Píldoras Jerez 2017 (y 10): Jerez, una catedral de infinitos dioses

El lugar sagrado de una religión, con gasolina como incienso y total libertad de culto.

Nacho González

Píldoras Jerez 2017 (y 10): Jerez, una catedral de infinitos dioses
Píldoras Jerez 2017 (y 10): Jerez, una catedral de infinitos dioses

La fiesta tocaba a su fin. Tocaba reemprender el camino de vuelta. Dejar Jerez atrás. Me resultó inviable quedarme a ver la segunda manga de la Red Bull Rookies Cup, y aunque me dio rabia perderme el triunfo de Aleix Viu, opté por quedarme con todo lo que había vivido: apenas habían transcurrido poco más de 48 horas, pero había experimentado tantas cosas, empezando por la jerarquía del merchandising que observé nada más llegar.

Caminando hacia la salida del circuito, y sobre todo, al pasar por el inmenso cartel donde Jonathan Rea, Jordi Torres y Xavi Forés anuncian la ronda jerezana de Superbike, no podía dejar de preguntarme cuándo volvería a ese lugar mágico donde el hooliganismo tiene cura; a ese rincón especial de la geografía española donde, inevitablemente, la música sólo se entiende en un compás de cuatro tiempos.

Atrás yacían preguntas sin respuesta: ¿Pilotos o carreras? ¿A qué huelen las nubes de Jerez? ¿Cómo será esto el día que Valentino Rossi falte?

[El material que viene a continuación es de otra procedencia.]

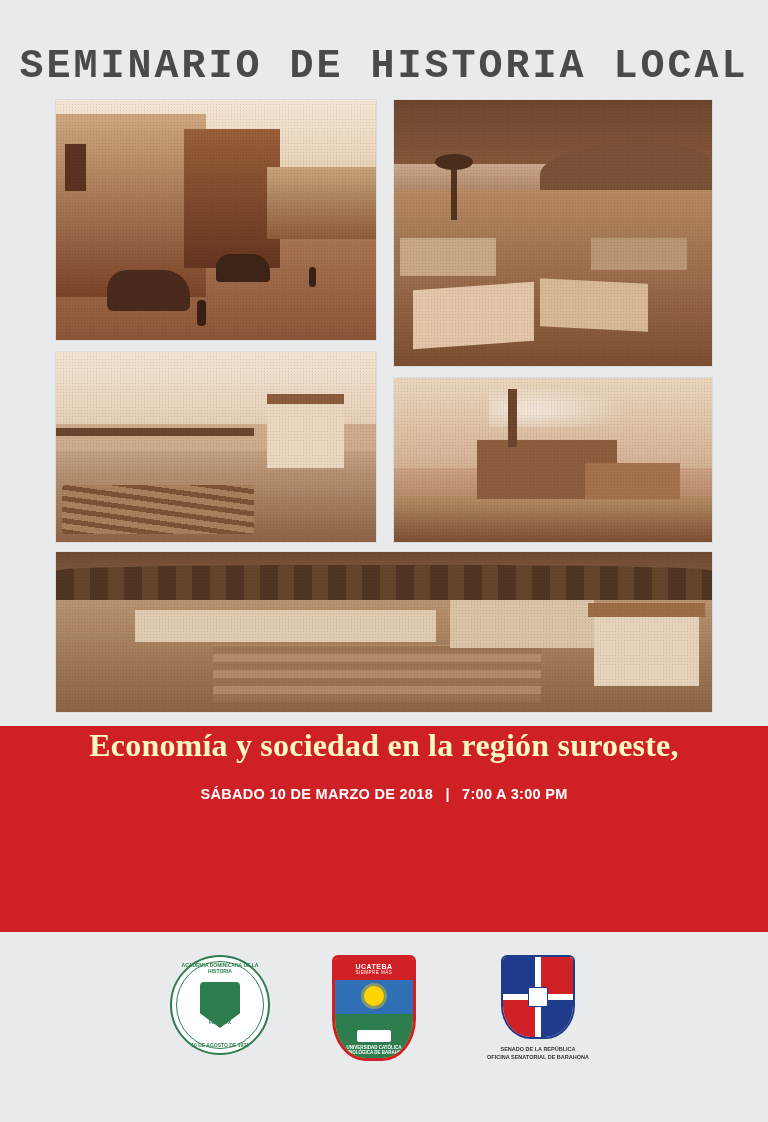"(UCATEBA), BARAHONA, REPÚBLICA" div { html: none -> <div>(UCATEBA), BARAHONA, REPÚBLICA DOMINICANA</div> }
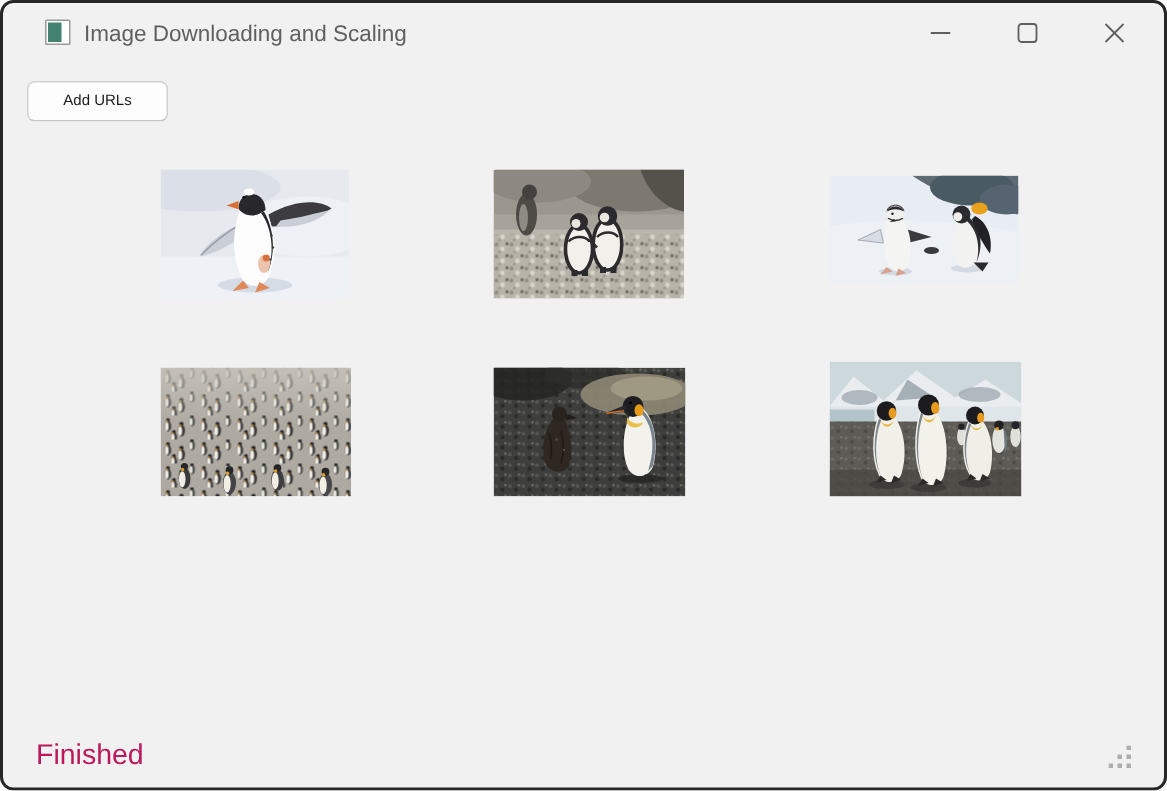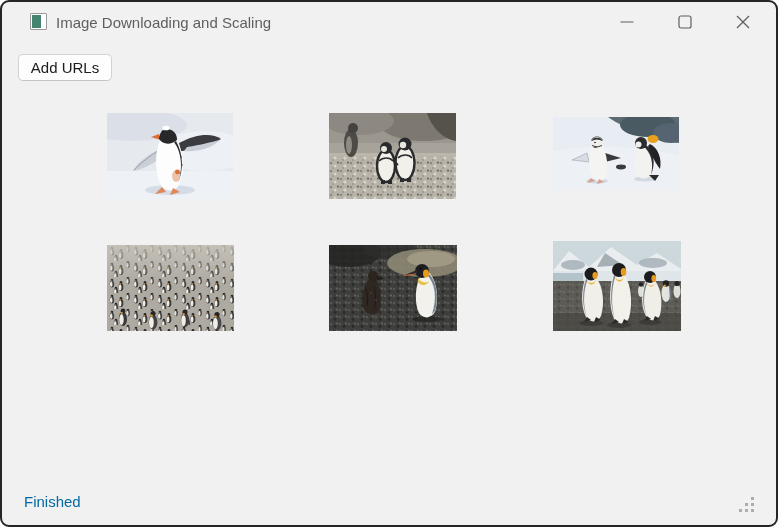"Add URLs" .btn { font-size: 15px -> 10px }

Sólo quedaban las certezas. Lo real, lo tangible: esa hora irrepetible que había comenzado con la madre de Álvaro Bautista para terminar cambiando la pregunta sobre las sempiternas renovaciones de Dani Pedrosa; todo ello pasando por ese tipo llamado Johann Zarco que ansía con convertir el negro en azul oscuro.

Se acababa el fin de semana. Se acababa un domingo de lujo ibérico y éxtasis gaditano. En el parking, innumerables motos aguardaban a sus dueños. Siempre se me ha dado fatal contar masas de personas, pero es que contar tal cantidad de motos me parecía imposible. Jamás había visto tantas juntas, tan ordenadas, tan distintas, tan iguales. Interminables filas que se perdían en el horizonte, al tiempo que la entrada del circuito se llenaba de abrazos de despedida entre personas con camisetas de todos los colores y pilotos.

Subimos al coche y pusimos rumbo a casa. Dormitando en el asiento trasero, me sumí en un estado de duermevela que me hacía incapaz de distinguir sueño y realidad. Sentía haber vivido un sueño de algo más de 48 horas, en el que se me abrían las puertas de una catedral única, del lugar sagrado de una religión. Una religión politeísta en cuyas misas se respira un incienso llamado gasolina, y donde cada uno rinde culto a su propio dios, porque allí abajo todos lo son. Pilotos, comisarios, ingenieros, mecánicos… Todos.

Desperté, aturdido: no sabía si aquella catedral de infinitos dioses había sido real o fruto de mi imaginación. Sólo sabía que quería volver. Sólo sé que necesito volver.